Nè è invocabile la propalazione di notizie non corrispondenti a verità comunque lesive di interessi giuridici del querelante, quanto meno. La sentenza di primo grado ricostruisce come vere sia la conclusione favorevole alla BA della causa, da essa attivata per la restituzione della somma non dovuta;
sia l'impossibilità, per la donna, di portare ad esecuzione la sentenza del tribunale civile. Lo stesso IA non ha contestato la verità dell'antefatto segnalato e commentato dalla BA neanche in sede lavorativa, laddove,"convocato dal Dipartimento del Personale, che chiedeva chiarimenti" ", ha constatato che "a seguito di ciò non riceveva alcuna promozione nel proprio incarico" (p. 3 della sentenza di primo grado) e pertanto la doglianza sulla lesione della propria reputazione è riferibile in concreto non alla notizia in sè ma fornita dalla controparte, ma al commento che ne ha fatto l'imputata. Secondo il giudice di pace, "quest'ultima non si è limitata ad esporre i fatti accaduti,ma ha usato consapevolmente (proprio per dare maggiore efficacia al suo dictum) delle espressioni insinuanti...cha attribuiscono alla condotta del GI delle qualità negative, andando così a ledere sia l'onore che la reputazione dello stesso (ritengo inconcepibile che persone che ricoprono tali funzioni all'estero e in Italia non mostrano alcun rispetto verso il Paese e l'Amministrazione da cui dipendono e di cui hanno la rappresentanza)..". Il giudice dell'appello non ha rilevato alcuna lesione della reputazione in queste espressioni e conseguentemente non ha dovuto indicare alcuna giustificazione,caratterizzata dagli elementi identificativi delle scriminanti in materia di diffamazione, ma ha direttamente inquadrato queste dichiarazioni nell'esercizio di una libertà di manifestazione del pensiero che correttamente è stata ritenuta intangibile nella nostra democrazia.
Nessuna censura è formulabile su questa motivazione in sede di giudizio di legittimità : secondo il giudice di appello, le parole di commento di questi fatti realmente accaduti - riportate nella formulazione dell'accusa di diffamazione - non presentano alcuna illecita carica offensiva, in quanto non vi ha rinvenuto precise ed inequivoche suggestioni su un'osmosi tra la figura di convenuto nella controversia immobiliare e la figura del diplomatico;
non vi ha rinvenuto alcuna concreta insinuazione nel senso che le criticate qualità emerse nella controversia privata siano prospettate come potenzialmente idonee a condizionare negativamente la correttezza e la lealtà istituzionali del GI, diplomatico di carriera.
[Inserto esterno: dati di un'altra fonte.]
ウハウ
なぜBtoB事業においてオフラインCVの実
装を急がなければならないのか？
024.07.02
Coerentemente, il giudice di appello ha assolto la BA con la formula pienamente liberatoria dell'insussistenza del fatto, avendo constatato la mancanza degli elementi costitutivi del reato contestato. Non ha conseguentemente utilizzato la formula (il fatto non costituisce reato), che è prevista per l'ipotesi in cui siano integrati gli elementi oggettivi del reato, ma sussiste una causa di giustificazione, comune o speciale, che elimini l'antigiuridicità penale (sul confronto tra le formule assolutorie, S.U. n. 40049 del 29.5.08). Il tribunale, con l'invocazione dell'art. 21 Cost. (sia pure realizzata con la citazione di una sentenza afferente a ipotesi diversa) non ha inteso affermare una giustificazione per un comportamento originariamente antigiuridico della BA, ma ha concluso che "l'appellante va mandata assolta per insussistenza dell'antigiuridicità del fatto ". Non ha ravvisato alcuna condotta illecita e ha inteso riconoscere all'appellante il diritto di controllo e di critica nei confronti dell'operato di tutti i consociati.
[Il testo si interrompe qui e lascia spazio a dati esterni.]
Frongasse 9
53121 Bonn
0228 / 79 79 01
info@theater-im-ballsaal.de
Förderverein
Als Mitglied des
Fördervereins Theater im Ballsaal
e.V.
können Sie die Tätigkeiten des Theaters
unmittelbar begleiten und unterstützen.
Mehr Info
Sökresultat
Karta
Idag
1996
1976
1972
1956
Il giudice di appello ha espresso quindi le sue valutazioni con un apparato logico argomentativo assolutamente non censurabile. Il ricorso va quindi rigettato con condanna del ricorrente al pagamento delle spese processuali.
P.Q.M.
Rigetta il ricorso e condanna il ricorrente al pagamento delle spese processuali.
Così deciso in Roma, il 25 febbraio 2010.